India to seek $5.2 Billion more from World Bank

Monday, 06 April 2009, 15:13 IST
Printer Print Email Email
London: Assured of a greater say in the affairs of multilateral lending institutions, India will seek additional assistance of $5.2 billion from the World Bank for its financial sector and infrastructure projects, officials said. India normally gets assistance worth $3 billion from the World Bank annually. The main component of this assistance is for recapitalisation of state-owned commercial banks over the next two to three years, Indian officials said here after the conclusion of the G20 summit. The rest of the amount is for infrastructure finance companies and power grid corporations. Of the $3 billion that India gets from the World Bank annually, half is given in concessional form. At the G20 summit that concluded Thursday, Prime Minister Manmohan Singh was assured that developing countries like India will have a higher voting right in institutions such as the International Monetary Fund and the World Bank. Leaders at the G20 on Thursday pledged a $1.1 trillion package alongside measures for a tighter regulation of the international financial system to help bring the world out of recession. The measures were also designed to prevent future shocks. The leaders agreed to negotiate a speedy conclusion of the Doha trade round and put some $250 billion more into trade finance - key demands from India, represented by Prime Minister Manmohan Singh. Out of $1.1 trillion pledged for various institutions, $250 billion will be given to the IMF to lend at cheaper rates to needy countries in the form of special drawing rights (SDRs).

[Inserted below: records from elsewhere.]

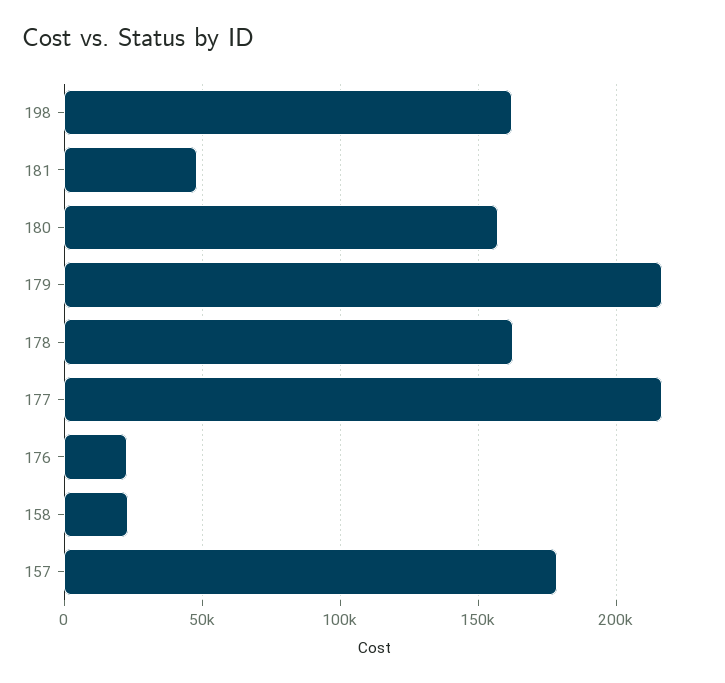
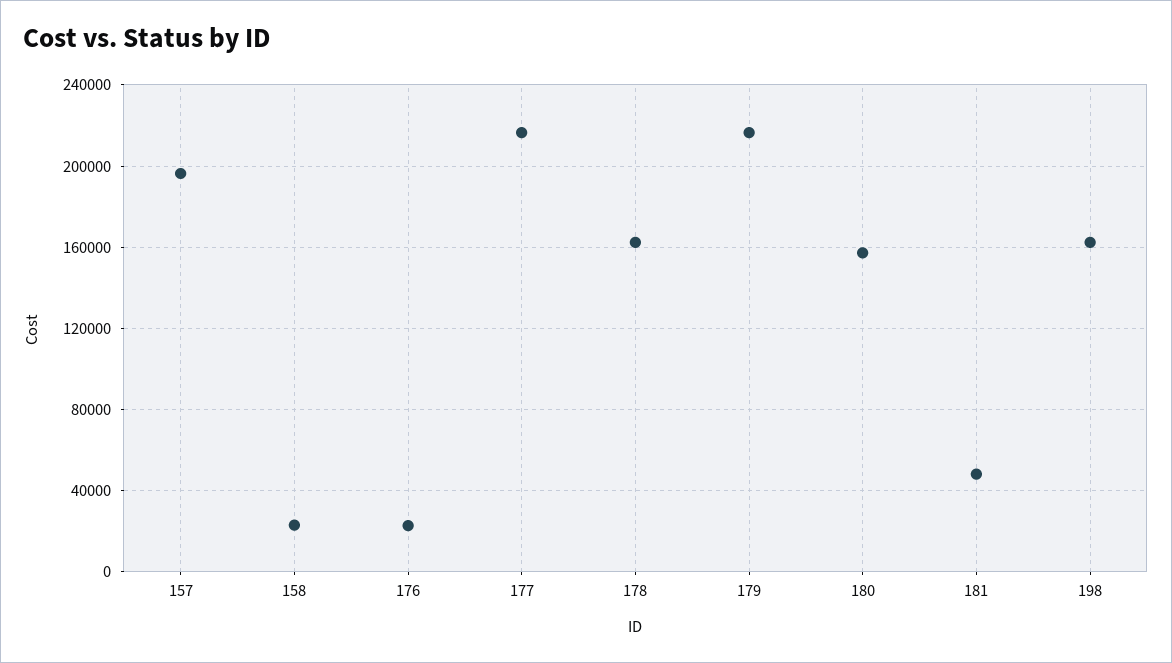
  {
    "198": 160000,
    "181": 50000,
    "180": 155000,
    "179": 215000,
    "178": 160000,
    "177": 215000,
    "176": 25000,
    "158": 25000,
-   "157": 180000
+   "157": 195000
  }

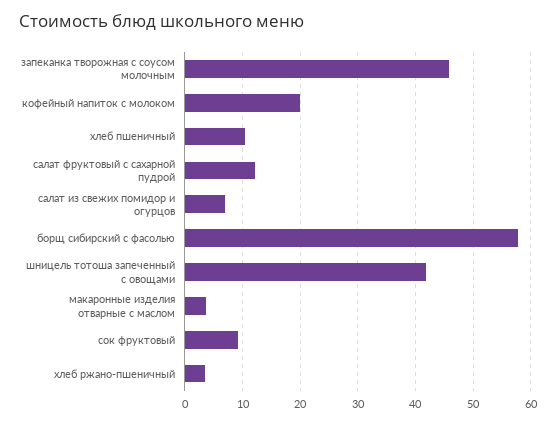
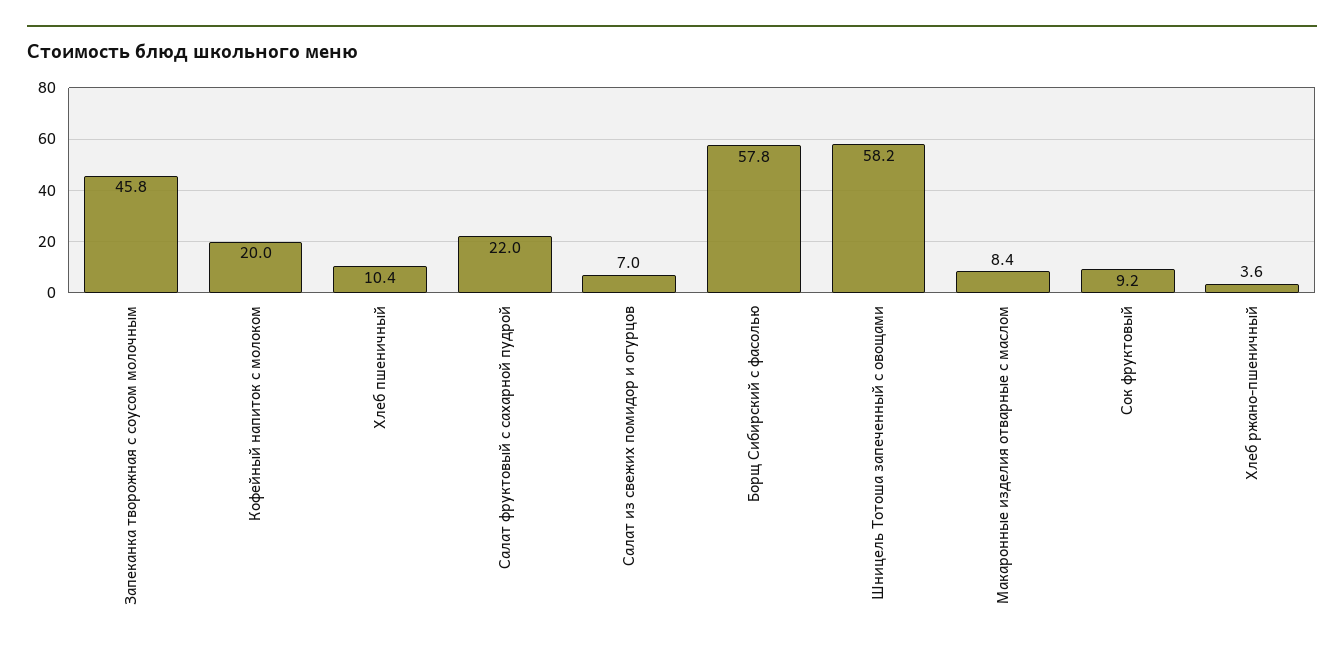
  {
    "запеканка творожная с соусом молочным": 45.8,
    "кофейный напиток с молоком": 20,
    "хлеб пшеничный": 10.4,
-   "салат фруктовый с сахарной пудрой": 12,
+   "салат фруктовый с сахарной пудрой": 22,
    "салат из свежих помидор и огурцов": 7,
    "борщ сибирский с фасолью": 57.8,
-   "шницель тотоша запеченный с овощами": 42,
+   "шницель тотоша запеченный с овощами": 58.2,
-   "макаронные изделия отварные с маслом": 4,
+   "макаронные изделия отварные с маслом": 8.4,
    "сок фруктовый": 9.2,
    "хлеб ржано-пшеничный": 3.6
  }

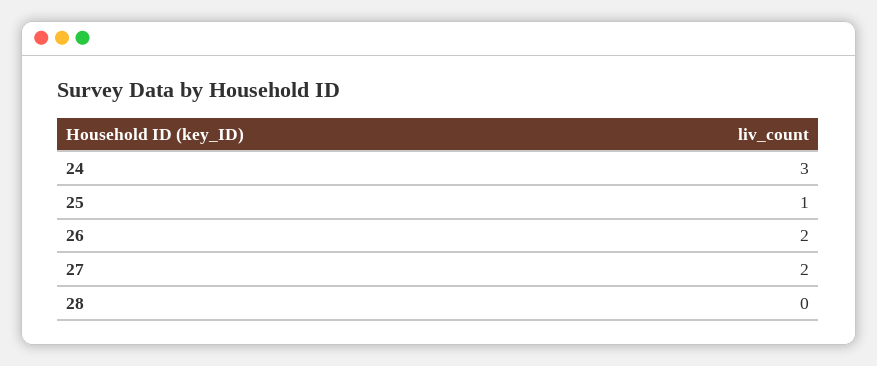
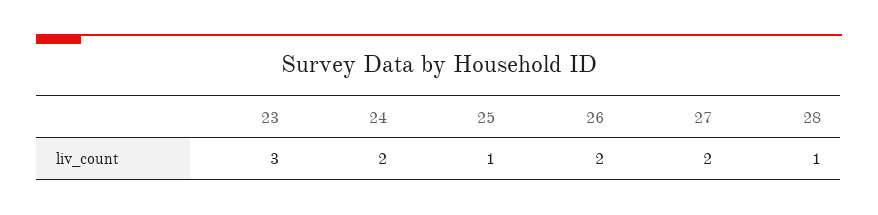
  {
-   "24": 3,
+   "24": 2,
    "25": 1,
    "26": 2,
    "27": 2,
-   "28": 0
+   "28": 1,
+   "23": 3
  }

The leaders agreed to another major Indian demand by deciding to sell IMF gold reserves to raise $6 billion that will go toward helping out the world's poorest countries with cheap loans over the next two to three years. Besides India, Britain and the US, the G20 comprises Argentina, Australia, Brazil, Canada, China, France, Germany, Indonesia, Italy, Japan, Mexico, Russia, Saudi Arabia, South Africa, South Korea, Turkey and the EU.